Это ведь для нас 1 сентября 1939 года началась Вторая мировая война. Для них, живших в то время в СССР, началась мелкая и совершенно закономерная заварушка в Европе: панская Польша наконец получила по зубам от нацистской Германии, буржуазные Франция и Великобритания теперь должны были помогать ей войсками, направленными через нейтральную Румынию. Кто победит в этой войне, было решительно неизвестно, в любом случае Гитлера, с которым мудрый Сталин договорился о ненападении и экономических связях, ждала большая трепка. СССР, на который уже напали японцы, счастливо избежал европейской войны. И все знали, как это будет выглядеть на годы вперед, — благо образцы были у всех перед глазами, и это были испанская и китайская гражданские войны, пусть кровавые и страшные, но происходившие где-то не тут. Будут зверства — о них будут писать газеты. Будут герои — мы увидим их на трибунах в Кремле. Будут сражения — очень далеко.
15 сентября 1939 года японское правительство подписало перемирие с русскими. 16 сентября окруженные японские войска на Халхин-Голе перестали стрелять. 17 сентября 1939 года советские войска пересекли восточную границу Польши и начали войну с уже обескровленной польской армией и корпусами погранстражи.
Ни о секретных протоколах к пакту Молотова — Риббентропа, ни о предстоящей зимней войне с Финляндией, ни о будущем Греции и Югославии, ни о Катыни, ни о десятках миллионов уже приговоренных к смерти солдат будущей действительно большой войны во всем мире от Пиренеев до Соломоновых островов, ни о холокосте никто тогда не знал. Но я уверен: все, кого это коснется, — от львовских украинцев до гданьских немцев, от белорусских евреев до словацких цыган, от русских в Праге до англичан во Флоренции — 17 сентября 1939 года не то чтобы знали, но точно чувствовали, что с этого момента все, что шло не так, пойдет совсем не так. А как — даже и думать невозможно. Во всяком случае, невозможно, чтобы русские были во Львове — а война где-то далеко. Война здесь, и смерть тоже здесь.

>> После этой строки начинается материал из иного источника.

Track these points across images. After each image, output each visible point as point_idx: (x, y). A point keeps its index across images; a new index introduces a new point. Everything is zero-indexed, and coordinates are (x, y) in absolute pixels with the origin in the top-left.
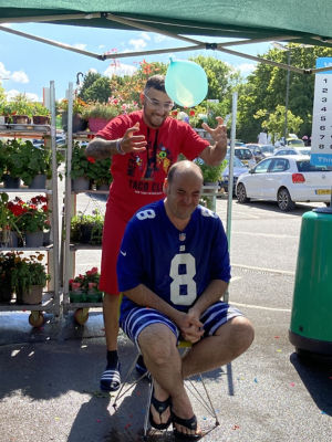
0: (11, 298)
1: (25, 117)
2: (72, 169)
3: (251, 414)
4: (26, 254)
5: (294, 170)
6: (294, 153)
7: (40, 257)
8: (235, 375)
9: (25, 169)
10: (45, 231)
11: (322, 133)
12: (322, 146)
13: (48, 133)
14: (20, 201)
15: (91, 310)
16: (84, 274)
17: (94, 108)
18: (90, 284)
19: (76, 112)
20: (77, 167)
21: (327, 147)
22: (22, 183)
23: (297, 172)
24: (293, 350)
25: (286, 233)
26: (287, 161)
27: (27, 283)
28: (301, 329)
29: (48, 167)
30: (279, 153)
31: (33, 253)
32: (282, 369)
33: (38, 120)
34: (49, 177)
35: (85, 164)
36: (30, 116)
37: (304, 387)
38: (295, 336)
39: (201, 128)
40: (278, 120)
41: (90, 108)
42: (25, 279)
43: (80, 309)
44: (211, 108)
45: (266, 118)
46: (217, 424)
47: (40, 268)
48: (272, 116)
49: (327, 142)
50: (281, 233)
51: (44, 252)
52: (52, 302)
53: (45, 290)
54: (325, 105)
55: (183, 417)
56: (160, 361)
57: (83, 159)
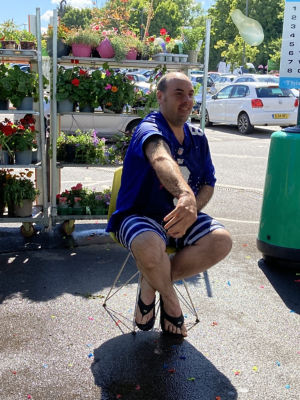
0: (3, 211)
1: (13, 43)
2: (58, 92)
3: (227, 313)
4: (16, 171)
5: (253, 95)
6: (252, 80)
7: (29, 174)
8: (211, 279)
9: (14, 91)
10: (34, 150)
11: (291, 57)
12: (290, 71)
13: (35, 58)
14: (10, 122)
15: (77, 222)
16: (69, 189)
17: (77, 34)
18: (76, 198)
19: (60, 38)
20: (62, 90)
21: (295, 71)
22: (11, 105)
23: (256, 97)
24: (260, 256)
25: (246, 153)
26: (247, 87)
27: (19, 198)
28: (269, 238)
29: (35, 91)
30: (238, 81)
31: (23, 170)
32: (251, 273)
33: (26, 46)
34: (36, 100)
35: (69, 87)
36: (18, 42)
37: (272, 289)
38: (263, 245)
39: (178, 53)
40: (237, 50)
41: (73, 34)
42: (16, 195)
43: (67, 221)
44: (186, 34)
45: (225, 48)
46: (197, 321)
47: (29, 184)
48: (231, 47)
49: (295, 66)
50: (242, 154)
51: (33, 170)
52: (41, 215)
53: (34, 204)
54: (293, 31)
55: (171, 315)
56: (151, 265)
57: (67, 82)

И они были правы, и мы теперь знаем, что они были правы непоправимо. Первые фотокопии приложений к пакту Молотова — Риббентропа опубликованы в 1948 году, и не осталось предположений, только истина: за одним компромиссом с принципами всегда следует больший и более страшный. То, что нам хочется считать «конечной справедливостью», оплачено тем, что по отношению к погибшим эту справедливость поддерживать не обязательно. Политика ничуть не более грязное дело, чем любое другое, грязным его делает лишь неспособность политиков честно и буквально придерживаться набора простых и общеизвестных принципов.
Например, таких: первый шаг всегда важен, но окончательным движение становится со второго. 1 сентября 1939 года Германией в Европе начато то, что 17 сентября 1939 года было поддержано СССР и стало в итоге Второй мировой, одной из самых бесчестных войн в истории, если мы верим, что существуют честные войны. Кому только не пришлось убедиться в этой бесчестности! Но они — они могли тогда только догадываться. Мы находимся в лучшем положении, поэтому не имеем права на догадки. Что произошло 17 сентября 1939 года — уже можно знать точно.
Свобода неволи. Что делать в обстоятельствах несвободы
Журналистике, как и любой другой деятельности, нужен потребитель, а потребителем новостей, в общем, может быть только человек, имеющий возможность сделать выбор. Достойная доверия информация нужна на участке для голосования, в магазине или при поиске жилья; для всего прочего существует художественная литература, пусть даже напечатанная на газетной полосе. Когда поход на избирательный участок не влияет на персональный состав власти, политические новости теряют смысл. Когда предприниматели не могут заключать рыночные сделки, им становятся не нужны новости компаний и рынков. Когда переезд в другой район отнимает годы жизни и сулит неприятности с пропиской — зачем знать, сколько там кинотеатров и какая преступность. Даже социальная журналистика теряет смысл, если желающие помочь не имеют такой возможности, а имеющие возможность не желают помочь. Чем меньше у человека свободы, тем меньше ему нужно новостей.
По мере того как информация становится никому не нужна, ломается и нормальный механизм ее производства и распространения. Действующие лица говорят только то, что позволено, а сами их слова теряют смысл уже в прямом семантическом отношении. Ложь не наказывается, правду невозможно сформулировать, а любое мнение — в отсутствие конкуренции идей — едва слышно за пять шагов, даже если орать ором. Не повод, конечно, молчать, но многих демотивирует. Получается порочный круг, из которого непросто найти выход.